Una delle più complete esplicazioni di questo termine ce la offre Giuseppe Santoro nel suo “Dominio globale. Liberoscambismo e globalizzazione”, un volumetto di cento pagine che dovrebbe rappresentare il “libretto rosso” di ogni vero rivoluzionario antimondialista.
Scrive Santoro:
“Il Mondialismo, in sintesi, è un’ideologia (e una prassi culturale, sociale e politica) universalista promossa da istituzioni internazionali politico-militari (ONU, NATO) ed economico finanziarie (Banca Mondiale, Fondo Monetario, WTO, Nafta, ecc…), da associazioni private (Council on Foreign Relations, Trilateral, Bilderberg, massoneria ecc..) [aggiungeremo noi anche religiose: Vaticano con la sua “pupilla”, l’Opus Dei, Consiglio Mondiale ebraico, sette varie protestanti e non] e da una fitta rete di lobbies e di organizzazioni internazionali di “consulenza” politico-sociale-culturale e massmediale (agenzie d’informazione, industria cinematografica ecc…), la cui principale base tattica è costituita dagli Stati Uniti”
Ed ancora:
“L’obiettivo del mondialismo è la creazione di un unico governo o amministrazione (il Nuovo Ordine Mondiale), di un unico assetto politico, istituzionale e sociale (il liberalismo), di un unico sistema di valori (l’individualismo-egalitarismo-dottrina dei “Diritti dell’Uomo”), e quindi di un unico insieme di costumi e di stile di vita (il consumismo) estesi a tutta la Terra e funzionali al dominio assoluto da parte delle forze politiche, economiche e culturali che lo incarnano: le élites della finanza mondiale”.

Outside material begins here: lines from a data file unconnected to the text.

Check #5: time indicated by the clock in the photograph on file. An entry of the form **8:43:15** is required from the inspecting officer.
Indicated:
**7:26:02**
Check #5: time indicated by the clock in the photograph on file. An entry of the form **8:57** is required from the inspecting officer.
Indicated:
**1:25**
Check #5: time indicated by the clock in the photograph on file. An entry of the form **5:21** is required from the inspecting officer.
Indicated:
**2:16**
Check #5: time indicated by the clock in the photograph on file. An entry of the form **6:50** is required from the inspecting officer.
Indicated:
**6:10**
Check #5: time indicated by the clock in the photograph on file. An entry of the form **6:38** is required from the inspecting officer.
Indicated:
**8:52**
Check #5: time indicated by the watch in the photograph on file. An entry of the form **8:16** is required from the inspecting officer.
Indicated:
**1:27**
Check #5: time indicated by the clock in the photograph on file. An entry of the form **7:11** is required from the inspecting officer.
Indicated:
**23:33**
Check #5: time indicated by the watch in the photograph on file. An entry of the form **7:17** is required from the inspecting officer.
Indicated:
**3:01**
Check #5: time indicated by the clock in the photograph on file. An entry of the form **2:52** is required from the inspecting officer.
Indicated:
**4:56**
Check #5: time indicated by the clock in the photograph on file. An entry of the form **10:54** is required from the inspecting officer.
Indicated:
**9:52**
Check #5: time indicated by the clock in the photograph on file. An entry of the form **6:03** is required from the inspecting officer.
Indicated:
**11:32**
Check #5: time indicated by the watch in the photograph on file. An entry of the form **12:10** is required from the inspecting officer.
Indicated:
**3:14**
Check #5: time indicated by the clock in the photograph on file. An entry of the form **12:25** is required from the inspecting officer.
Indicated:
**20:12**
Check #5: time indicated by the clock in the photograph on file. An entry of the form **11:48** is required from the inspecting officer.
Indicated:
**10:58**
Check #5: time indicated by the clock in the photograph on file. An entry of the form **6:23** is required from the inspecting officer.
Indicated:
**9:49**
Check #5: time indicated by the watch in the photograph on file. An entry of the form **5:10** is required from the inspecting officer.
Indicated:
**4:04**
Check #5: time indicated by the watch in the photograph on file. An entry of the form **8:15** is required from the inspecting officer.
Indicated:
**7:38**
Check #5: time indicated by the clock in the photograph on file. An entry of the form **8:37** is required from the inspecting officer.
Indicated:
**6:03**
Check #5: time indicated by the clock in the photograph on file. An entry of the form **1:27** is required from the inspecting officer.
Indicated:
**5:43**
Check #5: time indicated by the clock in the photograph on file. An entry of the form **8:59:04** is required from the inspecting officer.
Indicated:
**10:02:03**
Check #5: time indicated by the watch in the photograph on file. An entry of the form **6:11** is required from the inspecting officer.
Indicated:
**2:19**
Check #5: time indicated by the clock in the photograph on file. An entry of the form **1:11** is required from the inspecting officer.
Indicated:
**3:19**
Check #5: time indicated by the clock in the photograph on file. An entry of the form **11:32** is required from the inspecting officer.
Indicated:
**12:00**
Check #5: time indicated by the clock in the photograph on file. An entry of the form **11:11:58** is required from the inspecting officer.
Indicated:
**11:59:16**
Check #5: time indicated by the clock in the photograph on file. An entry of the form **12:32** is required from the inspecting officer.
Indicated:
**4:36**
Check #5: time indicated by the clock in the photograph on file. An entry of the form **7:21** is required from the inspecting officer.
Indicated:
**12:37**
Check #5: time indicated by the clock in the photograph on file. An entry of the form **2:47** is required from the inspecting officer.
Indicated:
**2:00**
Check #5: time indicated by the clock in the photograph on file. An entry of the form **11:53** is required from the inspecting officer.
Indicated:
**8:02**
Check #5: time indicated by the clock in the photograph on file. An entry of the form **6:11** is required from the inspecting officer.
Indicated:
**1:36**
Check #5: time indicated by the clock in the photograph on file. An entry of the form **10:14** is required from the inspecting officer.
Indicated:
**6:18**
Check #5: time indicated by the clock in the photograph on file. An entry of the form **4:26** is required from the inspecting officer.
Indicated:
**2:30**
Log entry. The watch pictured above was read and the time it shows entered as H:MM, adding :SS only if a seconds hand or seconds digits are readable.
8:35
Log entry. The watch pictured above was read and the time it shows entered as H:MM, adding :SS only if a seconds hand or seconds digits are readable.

Santoro è anche autore di “Il mito del libero mercato”, approfondito studio sugli “economisti classici”.
E’ evidente da quanto scritto finora che il Mondialismo non è un meccanismo anonimo, senza volto, senza capo né coda, metastaticamente autoriproducentesi; un dato oggettivo scisso dall’intervento di idee, di pochi uomini e ben identificate istituzioni, che in tal caso sarebbero esse stesse oggetto e non soggetto del processo. Chi la pensa così ragiona in termini di un fuorviante determinismo meccanicista che la dice lunga sui devastanti effetti della falsificazione storico-ideologica condotta per secoli: dall’Illuminismo, al liberismo e al marxismo, passando per l’hegelismo di “destra” o di “sinistra”.